Maybe I had always been changing.
And I’d simply been kept from seeing.
Not blind.
Just prevented.
The pub had never changed.
Outside, the dusk had clung to the cobbles,
cool and lilac with the last of the light.
Inside—
Its walls sweated—
damp streaks down old wood,
paint peeling like rubbed skin.
The beams sagged,
smelling of old ale and grease—
thick, like stale breath trapped in mouth.
The room clung to itself—
humid and intimate—
something exhaled against the back of my neck,
sour with sweat and spilled beer.
My hands shook lifting the pint,
ale sloshing over the rim.
The wood grain bit into my palm—
rough, damp with drink long dried.
Not enough to hold me.
I moved on instinct.
Pints lifted in rhythms I’d known since childhood—
thumb at the base, elbow bent, glass just so.
The same routine.
The same faces.
Too sluggish.
Too quiet.
My thoughts raced:
Why don’t they talk faster?
Why don’t they see me?
My legs twitched beneath the bar,
knee bouncing against the sticky underside,
begging to run—
to crash into something
alive.
And yet—
something sat wrong beneath my skin.
Not a thought.
A sensation.
Not an ache.
A pulse.
A quiet, restless hunger,
coiled beneath my ribs,
whispering against the meat of me,
urging me to move.
To act.
To touch.
I brushed a stranger’s arm as I passed—
just to feel the jolt,
Just to prove I could.
His eyes flicked up, startled.
But I didn’t stop.
Couldn’t.
The warmth lingered longer than it should have.

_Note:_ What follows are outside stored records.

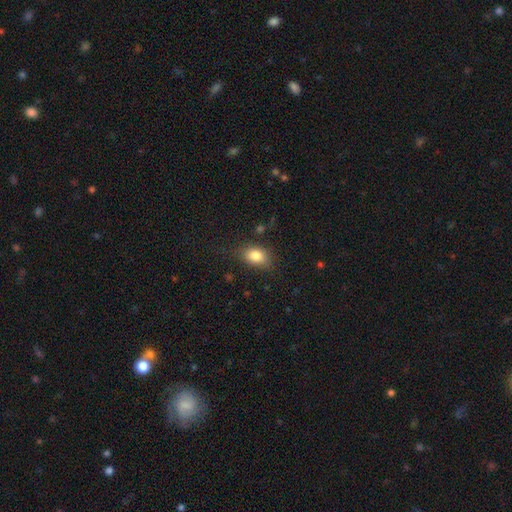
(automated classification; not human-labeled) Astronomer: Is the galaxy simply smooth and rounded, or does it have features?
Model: smooth — 83%.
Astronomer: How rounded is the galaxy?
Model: in between — 77%.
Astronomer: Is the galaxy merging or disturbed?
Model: none — 73%.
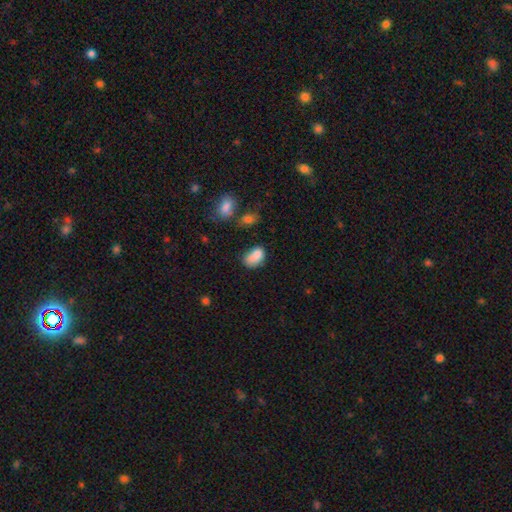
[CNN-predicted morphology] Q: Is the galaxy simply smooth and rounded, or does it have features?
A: smooth — 80%.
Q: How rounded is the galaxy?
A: in between — 83%.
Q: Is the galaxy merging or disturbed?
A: none — 40%.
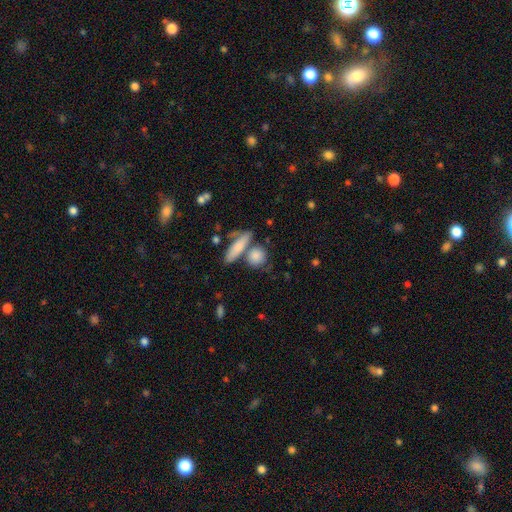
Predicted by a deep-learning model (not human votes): Q: Smooth or featured?
A: smooth (81%); runner-up: featured or disk (13%)
Q: How rounded?
A: round (50%); runner-up: in between (31%)
Q: Merging?
A: none (56%); runner-up: merger (26%)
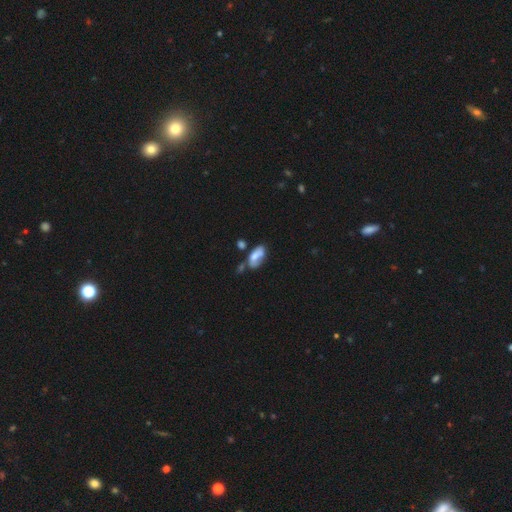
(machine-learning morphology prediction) type=smooth (56%); roundness=in between (90%); merging=none (39%).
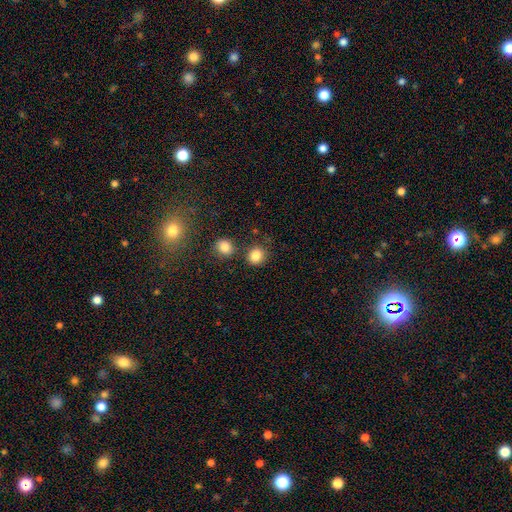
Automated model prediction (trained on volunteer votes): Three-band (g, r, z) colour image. It shows a smooth galaxy with no disk features (84%) that is round (74%). Merging: none (75%).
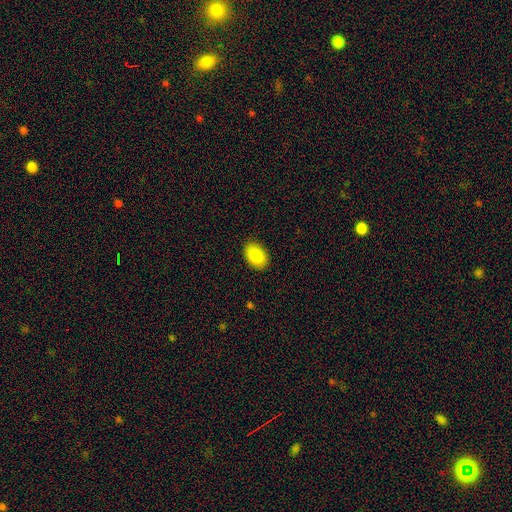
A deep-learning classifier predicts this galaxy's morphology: type=smooth (87%); roundness=in between (88%); merging=none (89%).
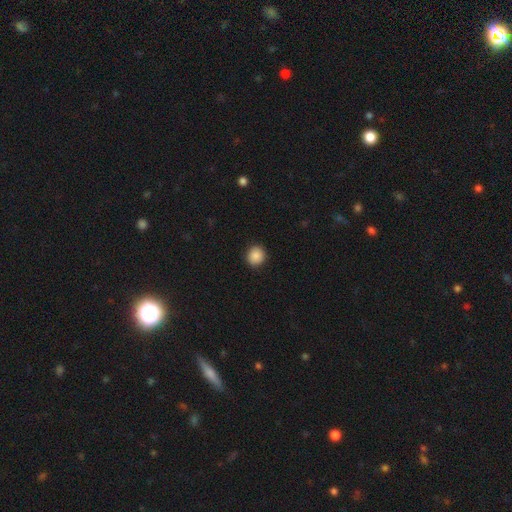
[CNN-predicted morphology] A smooth galaxy with no disk features (88%) that is round (88%).

Vote fractions:
- Smooth or featured? smooth: 88% / star or artifact: 9% / featured or disk: 3%
- How rounded? round: 88% / in between: 11% / cigar-shaped: 1%
- Merging? none: 91% / minor disturbance: 6% / major disturbance: 2% / merger: 1%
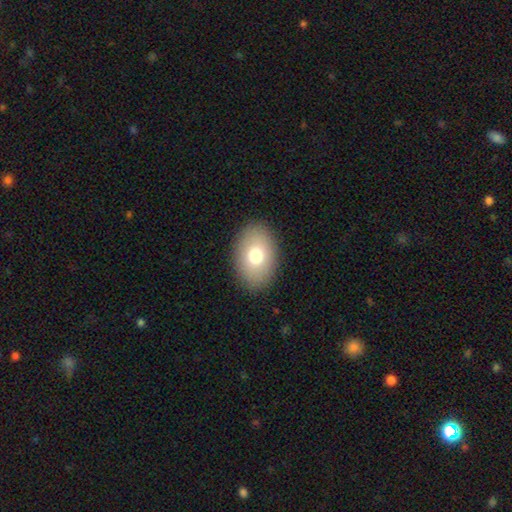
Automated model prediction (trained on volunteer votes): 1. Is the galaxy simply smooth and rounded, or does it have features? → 76% smooth, 15% featured or disk, 8% star or artifact.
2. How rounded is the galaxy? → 85% in between, 13% round, 1% cigar-shaped.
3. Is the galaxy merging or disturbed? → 88% none, 8% minor disturbance, 3% major disturbance, 1% merger.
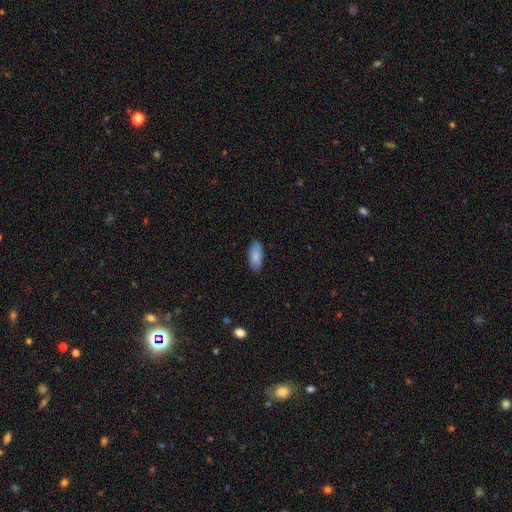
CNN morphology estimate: Smooth or featured?
  - smooth: 87% *
  - featured or disk: 7%
  - star or artifact: 6%
How rounded?
  - in between: 89% *
  - cigar-shaped: 9%
  - round: 2%
Merging?
  - none: 86% *
  - minor disturbance: 11%
  - major disturbance: 2%
  - merger: 1%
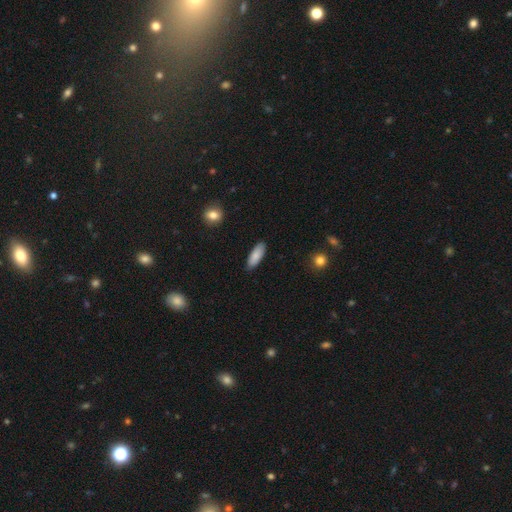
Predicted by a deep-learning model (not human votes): This is clearly a smooth galaxy (85%). How rounded: likely in between (68%). Merging: clearly none (87%).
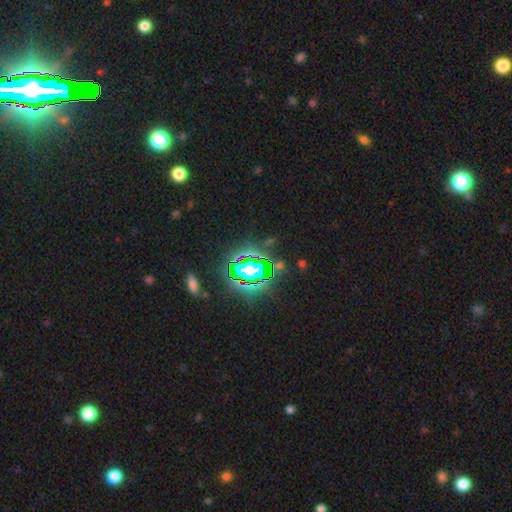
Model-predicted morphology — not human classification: A star or artifact, not a galaxy (77%).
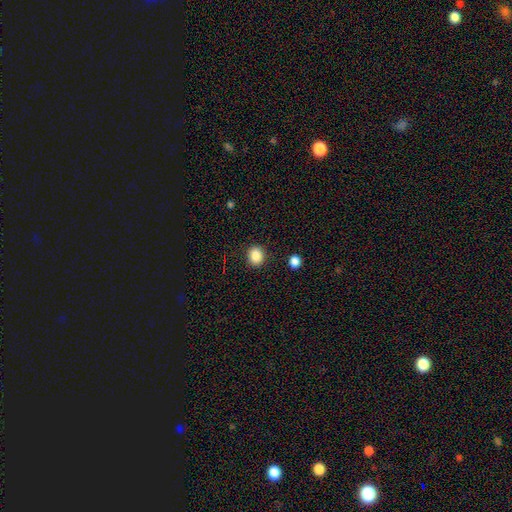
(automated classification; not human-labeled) Morphology: type=smooth (87%); roundness=round (67%); merging=none (89%).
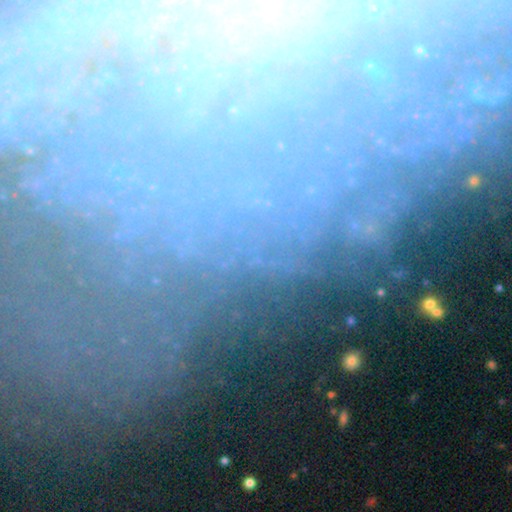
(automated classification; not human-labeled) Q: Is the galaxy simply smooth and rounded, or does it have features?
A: star or artifact — 46%.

I told myself it was the humidity.
The ale.
The fatigue.
But I knew.
It was coming from inside.
And somewhere in the blur of the pub—
my brother.
Silent. Wordless. Already looming.
His presence moved through the room
like fog—
unchanging,
heavy,
impossible to step around.
His knuckles glistened with spilled beer,
flexing slowly and deliberately.
The tendons in his hand visible beneath the skin,
pale and strained.
His thumb rubbed his palm—
absent,
rhythmic,
as if a match worn down to nothing.
Like he was trying to erase something.
Or remember it.
He used to do it even as a child—
after the accident,
after Father’s chest failed to rise.
The house had been so quiet, it buzzed.
He sat on the stairs with one sock missing,
rubbing his hand raw,
muttering,
“I should’ve said something.”
Only twelve.
Already old.
He had raised me since Father died.
Since before, really.
Mother had disappeared when I was small.
So young she became a myth—
a voice carried on smoke
and bedtime whispers.
After Father,
there was only him.
My brother.
Not a parent.
A presence.
A wall of bone and silence.
He made the rules.
He was the rules.
I knew them.
Lived inside them.
Like a lung inside a ribcage.
My usefulness.
That’s what kept me breathing.
Across the bar,
a boy with calloused hands looked at me.
Not long.
Just enough.
Then—
to my brother.
Once.
Then back to his drink.
I belonged to no one.
And yet—
I was already owned.
Their stares didn’t touch me.
They clung.
Lingering. Sticky.
Like sweat down the back of a neck.
Some glances were quick.
Some lingered.
Some pressed into me
with hunger they didn’t bother to name.
I felt it on my skin—
cold and crawling.
Something was different.
Not loud. But constant.
A noticing that wouldn’t stop.
Like the way their laughter softened when I passed.
The silence that settled when I left a room.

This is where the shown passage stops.